══ EXTRAIT CHOISI

Battage sur l'accessoire, flou sur l'essentiel : quand donc François Hollande finira-t-il par s'attaquer aux réformes dont la France a besoin ?

Alors que François Hollande est au plus bas dans les sondages, Jean-Pierre Chevènement explique que le président ne s'occupe que de problèmes périphériques. Et les Européens, les entreprises et les agences de notation de s'impatienter.
Les semaines se suivent et la situation française n’en finit pas de se dégrader. Personne ne comprend ce qui se passe au niveau de l’Etat et de la haute administration.
François Hollande pourrait passer une partie de son week-end à éplucher les derniers sondages et regretter qu’il ne soit plus soutenu que par moins d’un tiers des Français que ça n’effacerait pas les erreurs politiques et l’absence de vraies décisions. C’est Jean-Pierre Chevènement qui a assez bien résumé la situation vendredi soir en regrettant que le chef de l’État ne s’occupe que de problèmes périphériques et marginaux. Bref il amuse la galerie et gagne du temps en permanence. La politique doit servir à autre chose qu'à dissimuler la poussière sous les tapis.

════

CONSIGNES:
**A.** D'après l'extrait sur François Hollande, pourquoi le fait de passer son week-end à éplucher les derniers sondages ne changerait-il rien pour lui ? Répondez en une à trois phrases.
**B.** Recopiez à l'identique les lignes de la liste ci-dessous, en commençant par la ligne qui contient "collector number: 2437" et en terminant par la dernière ligne de la liste, ces deux lignes comprises.

══ DONNÉES FOURNIES

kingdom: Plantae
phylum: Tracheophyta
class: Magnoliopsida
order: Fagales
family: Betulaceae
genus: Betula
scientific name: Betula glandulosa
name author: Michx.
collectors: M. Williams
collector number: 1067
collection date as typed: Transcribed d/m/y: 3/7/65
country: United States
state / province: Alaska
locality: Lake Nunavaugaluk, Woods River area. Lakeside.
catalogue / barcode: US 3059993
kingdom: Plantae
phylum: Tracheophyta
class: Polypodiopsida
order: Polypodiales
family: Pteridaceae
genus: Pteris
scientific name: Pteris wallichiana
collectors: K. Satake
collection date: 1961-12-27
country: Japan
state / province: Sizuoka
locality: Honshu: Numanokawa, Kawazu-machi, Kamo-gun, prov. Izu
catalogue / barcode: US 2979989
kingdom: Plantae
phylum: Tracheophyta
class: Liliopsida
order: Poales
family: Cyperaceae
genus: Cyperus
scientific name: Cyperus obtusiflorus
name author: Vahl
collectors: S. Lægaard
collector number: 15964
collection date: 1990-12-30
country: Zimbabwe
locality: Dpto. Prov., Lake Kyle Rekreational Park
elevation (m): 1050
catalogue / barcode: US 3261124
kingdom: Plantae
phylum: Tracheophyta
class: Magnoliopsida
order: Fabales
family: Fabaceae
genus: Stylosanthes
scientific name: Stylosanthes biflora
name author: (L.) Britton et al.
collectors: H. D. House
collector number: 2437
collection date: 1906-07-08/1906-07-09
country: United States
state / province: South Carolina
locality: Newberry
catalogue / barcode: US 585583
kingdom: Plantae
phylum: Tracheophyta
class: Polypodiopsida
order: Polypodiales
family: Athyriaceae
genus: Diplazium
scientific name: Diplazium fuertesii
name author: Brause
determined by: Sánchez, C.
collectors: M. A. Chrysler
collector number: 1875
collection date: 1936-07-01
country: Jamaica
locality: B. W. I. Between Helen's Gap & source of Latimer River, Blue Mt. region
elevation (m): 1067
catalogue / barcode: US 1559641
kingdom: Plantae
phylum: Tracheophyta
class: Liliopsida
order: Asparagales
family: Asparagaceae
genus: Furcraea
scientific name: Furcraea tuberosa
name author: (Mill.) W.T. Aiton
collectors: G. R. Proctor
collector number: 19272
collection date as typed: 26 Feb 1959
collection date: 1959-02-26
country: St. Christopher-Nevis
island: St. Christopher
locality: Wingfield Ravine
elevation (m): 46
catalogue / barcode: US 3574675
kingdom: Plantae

════

CORRIGÉS:
**A.** Selon l'extrait, éplucher les sondages n'effacerait pas les erreurs politiques du président ni l'absence de vraies décisions. Le problème tient à son action, non à sa popularité mesurée.

**B.**
collector number: 2437
collection date: 1906-07-08/1906-07-09
country: United States
state / province: South Carolina
locality: Newberry
catalogue / barcode: US 585583
kingdom: Plantae
phylum: Tracheophyta
class: Polypodiopsida
order: Polypodiales
family: Athyriaceae
genus: Diplazium
scientific name: Diplazium fuertesii
name author: Brause
determined by: Sánchez, C.
collectors: M. A. Chrysler
collector number: 1875
collection date: 1936-07-01
country: Jamaica
locality: B. W. I. Between Helen's Gap & source of Latimer River, Blue Mt. region
elevation (m): 1067
catalogue / barcode: US 1559641
kingdom: Plantae
phylum: Tracheophyta
class: Liliopsida
order: Asparagales
family: Asparagaceae
genus: Furcraea
scientific name: Furcraea tuberosa
name author: (Mill.) W.T. Aiton
collectors: G. R. Proctor
collector number: 19272
collection date as typed: 26 Feb 1959
collection date: 1959-02-26
country: St. Christopher-Nevis
island: St. Christopher
locality: Wingfield Ravine
elevation (m): 46
catalogue / barcode: US 3574675
kingdom: Plantae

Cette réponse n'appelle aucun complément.